An overview of Slack Actions with Asana. (Slack Image)

Not even a year after challenging Slack with the debut of Atlassian Stride, Slack has agreed to acquire the intellectual property behind Stride as well as the venerable Hipchat collaboration tool while accepting a strategic investment from Atlassian, the companies announced Thursday.

Stride and Hipchat will be shut down, and Slack and Atlassian will work together to migrate users to Slack, the companies said in a rather unusually cordial set of blog posts between two technology competitors. In exchange, Atlassian will invest in Slack, one of the more promising enterprise software companies to emerge over the last few years, and Atlassian employees will begin using Slack.

Slack founder and CEO Stewart Butterfield weighed in on the deal:

Atlassian is a well-known company among software developers around the world. Its Jira, Trello, and Bitbucket tools are used in the software development process to manage projects and code, and
Hipchat was one of the earlier collaboration tools used by techies at the dawn of the Web 2.0 era.

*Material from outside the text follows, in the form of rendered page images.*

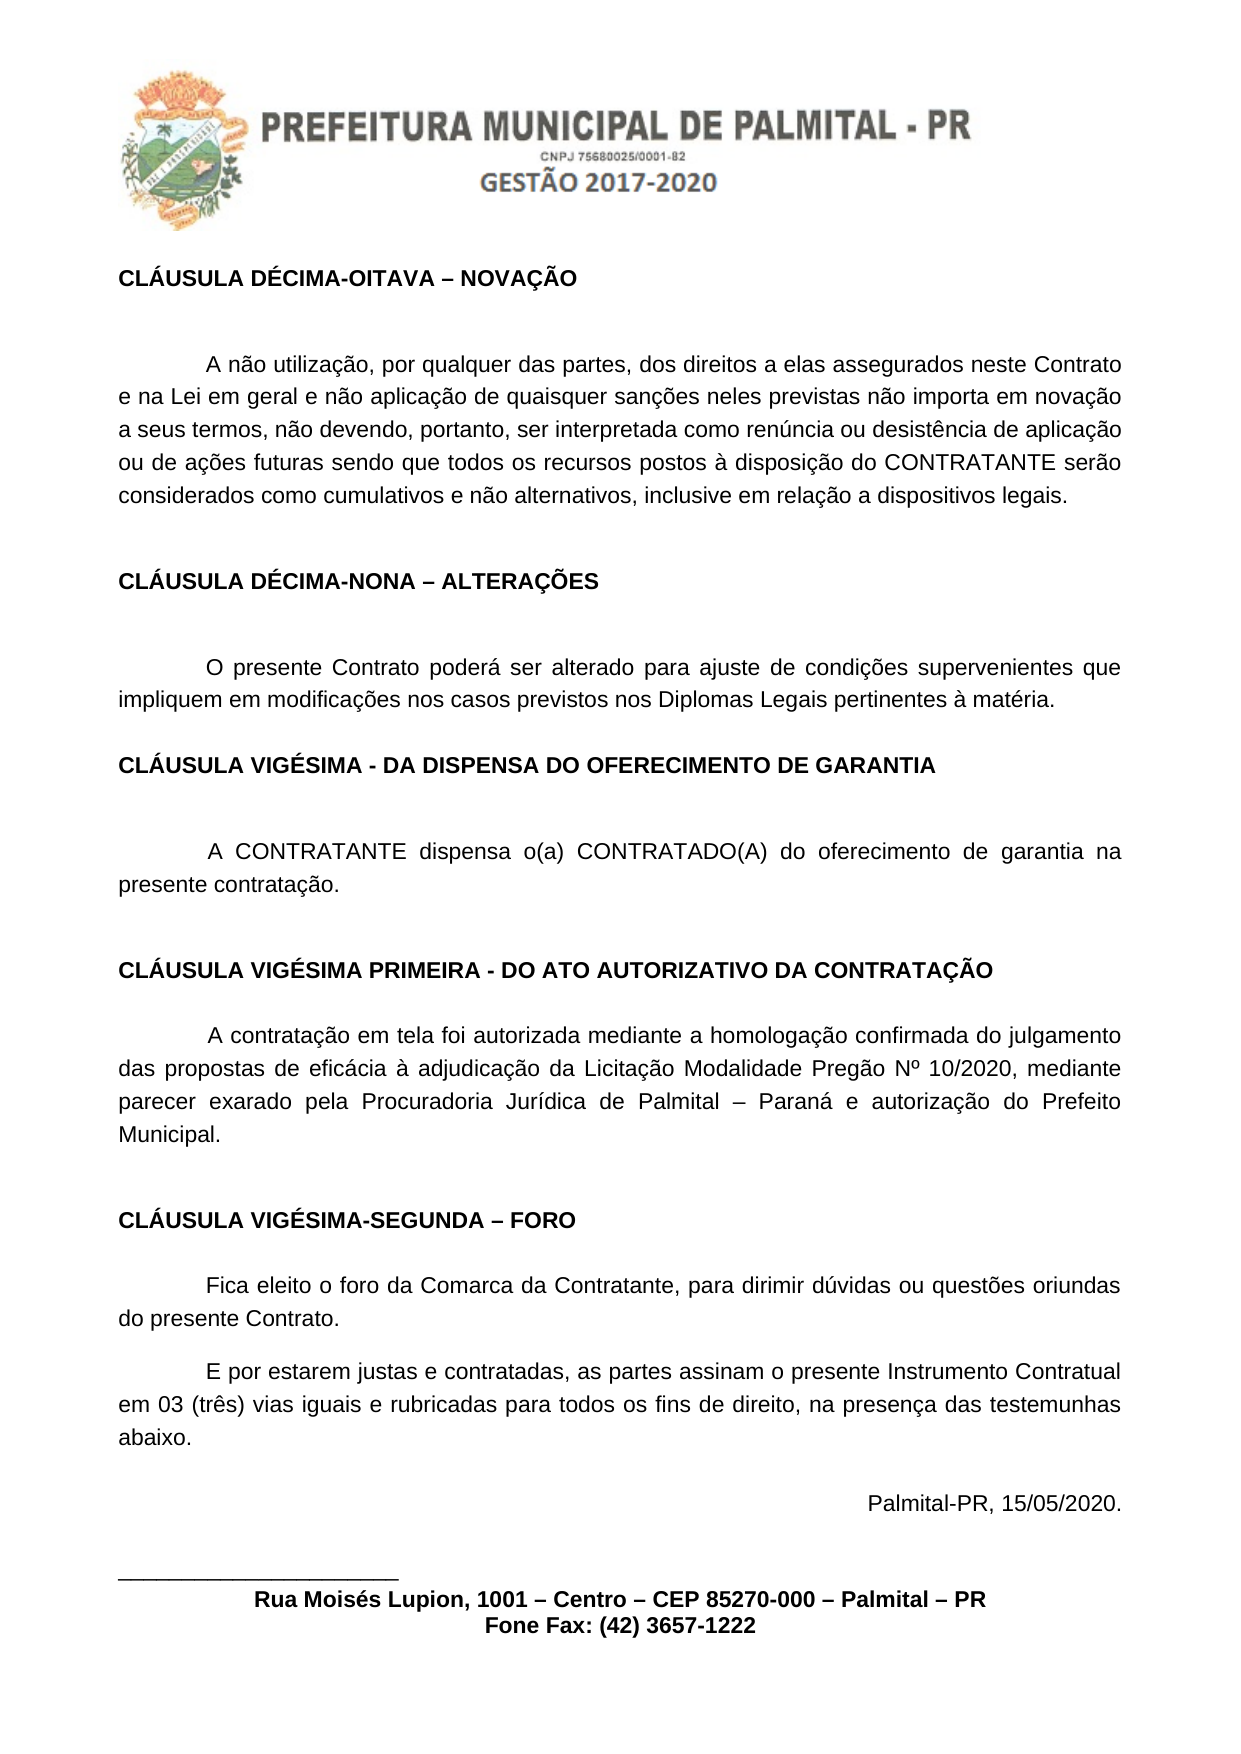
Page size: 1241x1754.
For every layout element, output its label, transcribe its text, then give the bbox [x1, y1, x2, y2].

text A contratação em tela foi autorizada mediante a homologação confirmada do julgamento das propostas de eficácia à adjudicação da Licitação Modalidade Pregão Nº 10/2020, mediante parecer exarado pela Procuradoria Jurídica de Palmital – Paraná e autorização do Prefeito Municipal. [118, 1016, 1122, 1147]
text E por estarem justas e contratadas, as partes assinam o presente Instrumento Contratual em 03 (três) vias iguais e rubricadas para todos os fins de direito, na presença das testemunhas abaixo. [118, 1352, 1122, 1450]
text ______________________ [118, 1549, 1127, 1582]
text O presente Contrato poderá ser alterado para ajuste de condições supervenientes que impliquem em modificações nos casos previstos nos Diplomas Legais pertinentes à matéria. [118, 647, 1122, 713]
text CLÁUSULA DÉCIMA-NONA – ALTERAÇÕES [118, 561, 1122, 594]
text CLÁUSULA DÉCIMA-OITAVA – NOVAÇÃO [118, 258, 1122, 291]
text A não utilização, por qualquer das partes, dos direitos a elas assegurados neste Contrato e na Lei em geral e não aplicação de quaisquer sanções neles previstas não importa em novação a seus termos, não devendo, portanto, ser interpretada como renúncia ou desistência de aplicação ou de ações futuras sendo que todos os recursos postos à disposição do CONTRATANTE serão considerados como cumulativos e não alternativos, inclusive em relação a dispositivos legais. [118, 344, 1122, 508]
text CLÁUSULA VIGÉSIMA PRIMEIRA - DO ATO AUTORIZATIVO DA CONTRATAÇÃO [118, 950, 1122, 983]
text Fica eleito o foro da Comarca da Contratante, para dirimir dúvidas ou questões oriundas do presente Contrato. [118, 1266, 1122, 1332]
text Palmital-PR, 15/05/2020. [118, 1483, 1122, 1516]
picture [118, 59, 1004, 231]
text A CONTRATANTE dispensa o(a) CONTRATADO(A) do oferecimento de garantia na presente contratação. [118, 832, 1122, 897]
text CLÁUSULA VIGÉSIMA-SEGUNDA – FORO [118, 1200, 1122, 1233]
text CLÁUSULA VIGÉSIMA - DA DISPENSA DO OFERECIMENTO DE GARANTIA [118, 746, 1122, 778]
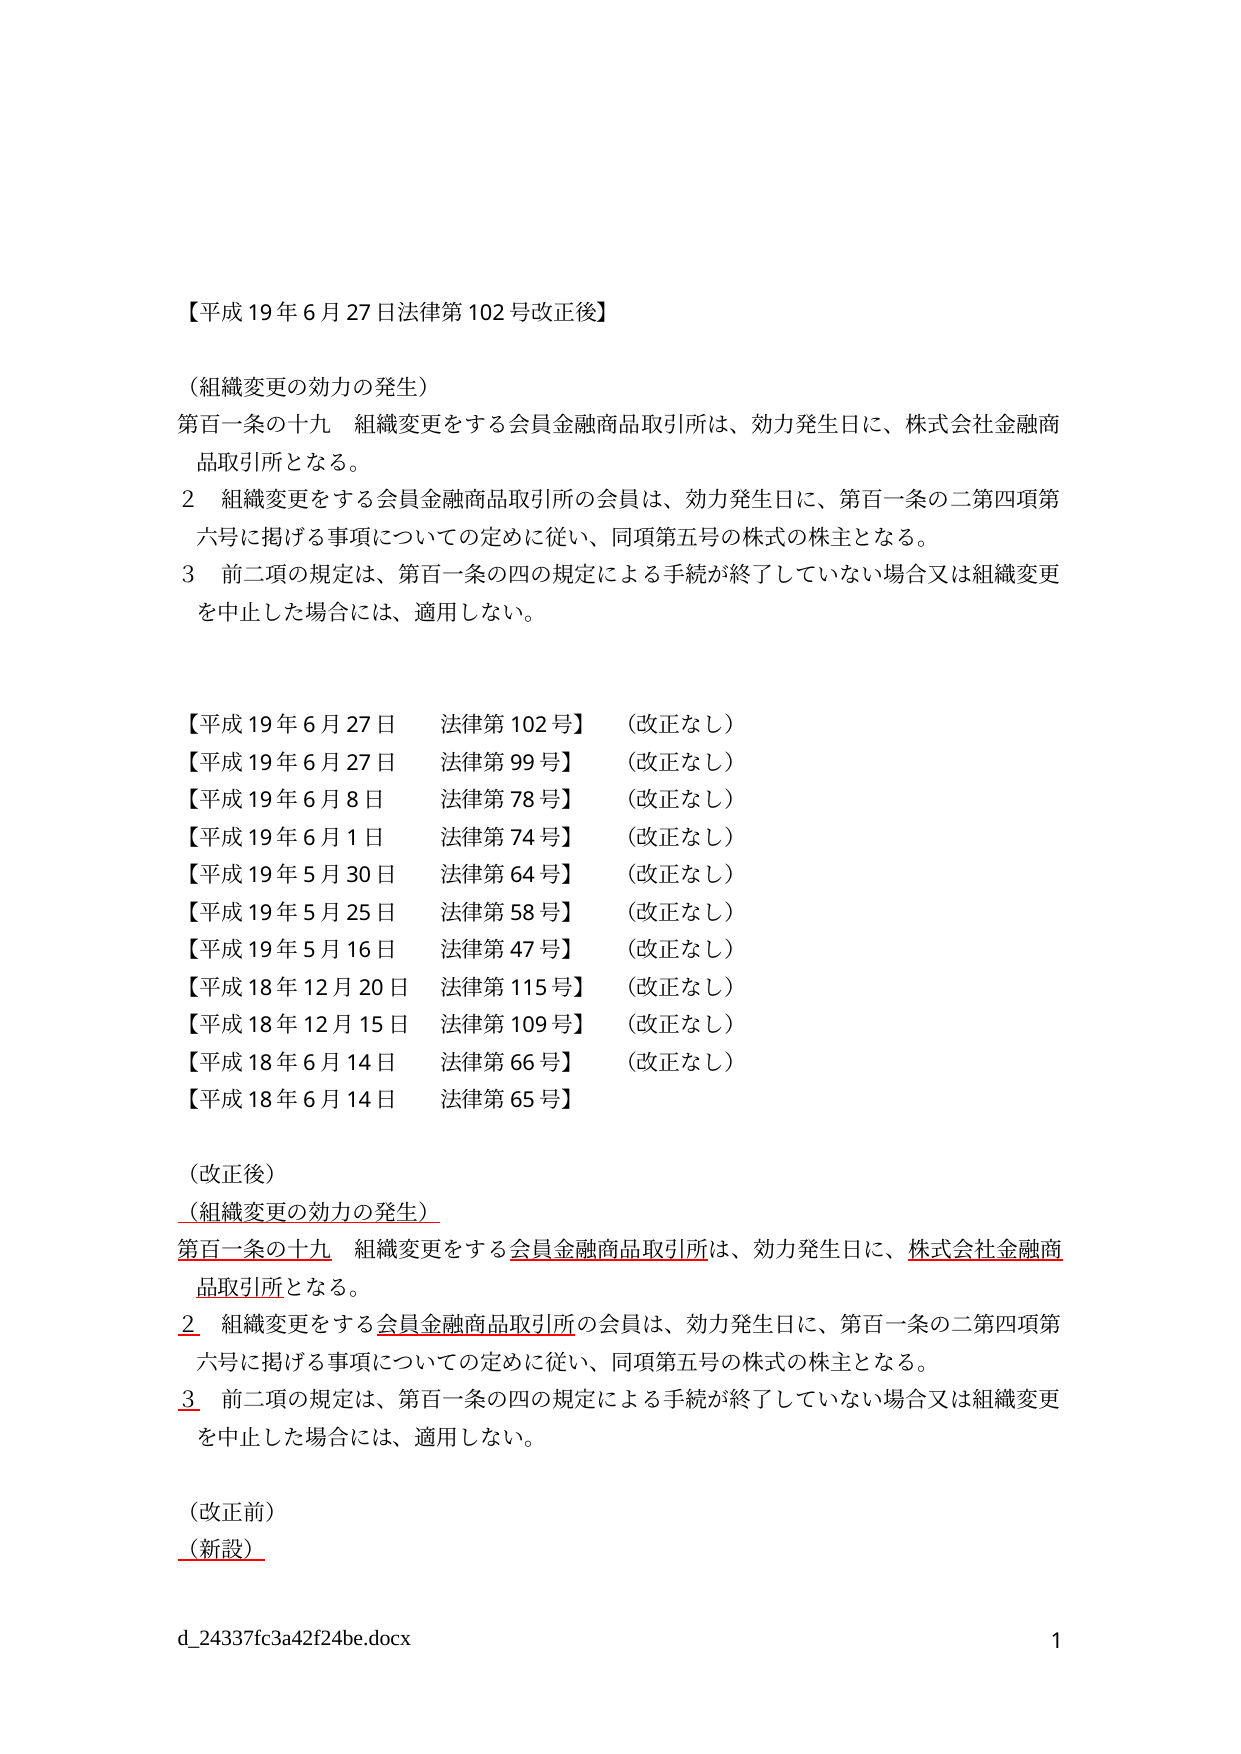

Last year Atlassian took aim at Slack’s popular collaboration product with Stride, which attempted to bridge text and video chat alongside other workplace productivity tools. We haven’t heard much about Stride since it launched last September, and that’s likely because it didn’t get much traction, in the wake of today’s announcement.

Atlassian said that it would integrate Slack more closely with Jira, Bitbuckyet, and Trello as part of the partnership between the two companies. Slack announced earlier this year that it now has 8 million daily users, 3 million of whom are paying the company for extra features and users on its collaboration product.